START Source records

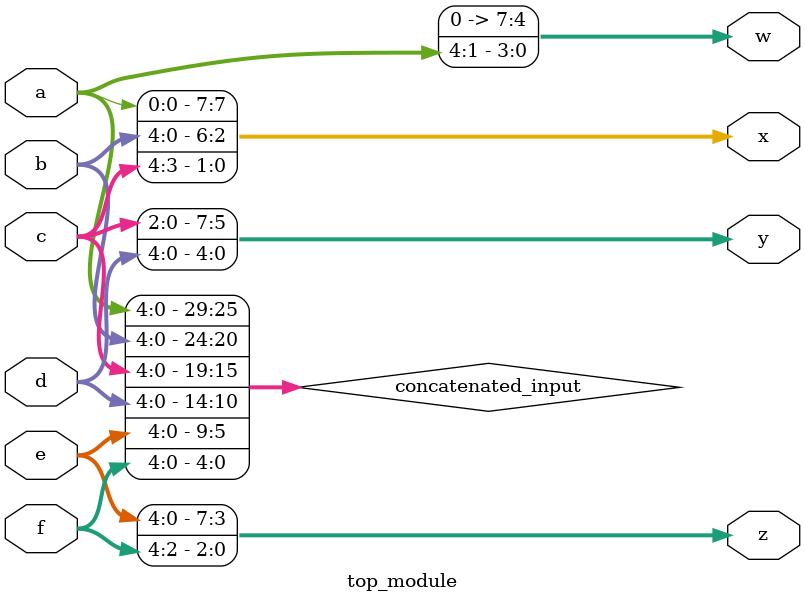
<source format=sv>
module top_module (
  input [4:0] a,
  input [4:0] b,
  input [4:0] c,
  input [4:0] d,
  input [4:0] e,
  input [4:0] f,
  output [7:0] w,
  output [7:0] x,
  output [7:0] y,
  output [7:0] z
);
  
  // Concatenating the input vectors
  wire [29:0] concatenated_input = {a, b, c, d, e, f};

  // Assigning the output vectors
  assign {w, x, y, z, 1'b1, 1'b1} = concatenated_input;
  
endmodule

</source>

END Source records
START Source records

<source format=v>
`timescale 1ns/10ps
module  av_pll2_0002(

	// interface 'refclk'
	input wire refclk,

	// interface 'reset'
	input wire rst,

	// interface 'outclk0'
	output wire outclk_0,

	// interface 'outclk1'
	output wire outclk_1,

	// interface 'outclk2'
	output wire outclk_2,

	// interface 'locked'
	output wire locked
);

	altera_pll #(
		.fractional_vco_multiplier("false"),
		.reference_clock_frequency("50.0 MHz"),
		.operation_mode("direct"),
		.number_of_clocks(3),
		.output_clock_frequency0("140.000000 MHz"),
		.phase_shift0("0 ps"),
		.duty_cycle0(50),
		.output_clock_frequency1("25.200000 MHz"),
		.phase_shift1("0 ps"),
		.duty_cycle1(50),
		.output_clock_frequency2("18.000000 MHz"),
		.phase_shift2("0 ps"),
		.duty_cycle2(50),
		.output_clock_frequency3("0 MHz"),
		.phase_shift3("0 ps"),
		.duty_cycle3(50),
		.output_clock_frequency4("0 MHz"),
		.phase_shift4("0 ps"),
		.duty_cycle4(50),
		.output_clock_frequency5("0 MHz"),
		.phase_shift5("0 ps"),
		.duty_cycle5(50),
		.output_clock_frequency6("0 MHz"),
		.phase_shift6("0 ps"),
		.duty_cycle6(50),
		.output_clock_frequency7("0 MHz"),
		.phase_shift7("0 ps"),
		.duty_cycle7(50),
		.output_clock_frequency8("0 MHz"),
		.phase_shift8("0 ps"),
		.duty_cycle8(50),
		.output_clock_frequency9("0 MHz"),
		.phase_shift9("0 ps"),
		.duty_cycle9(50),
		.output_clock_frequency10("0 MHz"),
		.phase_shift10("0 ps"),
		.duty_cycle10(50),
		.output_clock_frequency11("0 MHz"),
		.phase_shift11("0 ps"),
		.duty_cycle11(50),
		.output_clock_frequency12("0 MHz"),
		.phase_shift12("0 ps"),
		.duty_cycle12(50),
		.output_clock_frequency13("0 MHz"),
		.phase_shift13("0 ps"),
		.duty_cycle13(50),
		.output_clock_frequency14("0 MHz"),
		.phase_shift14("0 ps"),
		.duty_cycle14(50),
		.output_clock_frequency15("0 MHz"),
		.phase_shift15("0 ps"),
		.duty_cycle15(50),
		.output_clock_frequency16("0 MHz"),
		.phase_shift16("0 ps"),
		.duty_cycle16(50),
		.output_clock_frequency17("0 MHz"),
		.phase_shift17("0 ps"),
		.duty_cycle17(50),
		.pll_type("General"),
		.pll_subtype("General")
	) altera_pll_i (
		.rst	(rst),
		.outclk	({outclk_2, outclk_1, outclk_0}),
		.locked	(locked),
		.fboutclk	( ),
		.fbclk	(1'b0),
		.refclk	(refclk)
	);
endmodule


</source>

END Source records
START Source records

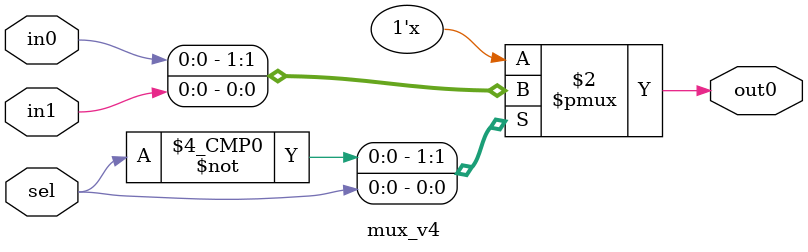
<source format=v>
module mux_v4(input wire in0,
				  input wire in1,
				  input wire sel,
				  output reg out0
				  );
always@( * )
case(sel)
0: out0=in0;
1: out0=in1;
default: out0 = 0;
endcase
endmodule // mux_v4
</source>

END Source records

### Instructions for the task
The answer must be every line of the records that contains the word "refclk".

### Exercise solution
	// interface 'refclk'
	input wire refclk,
		.refclk	(refclk)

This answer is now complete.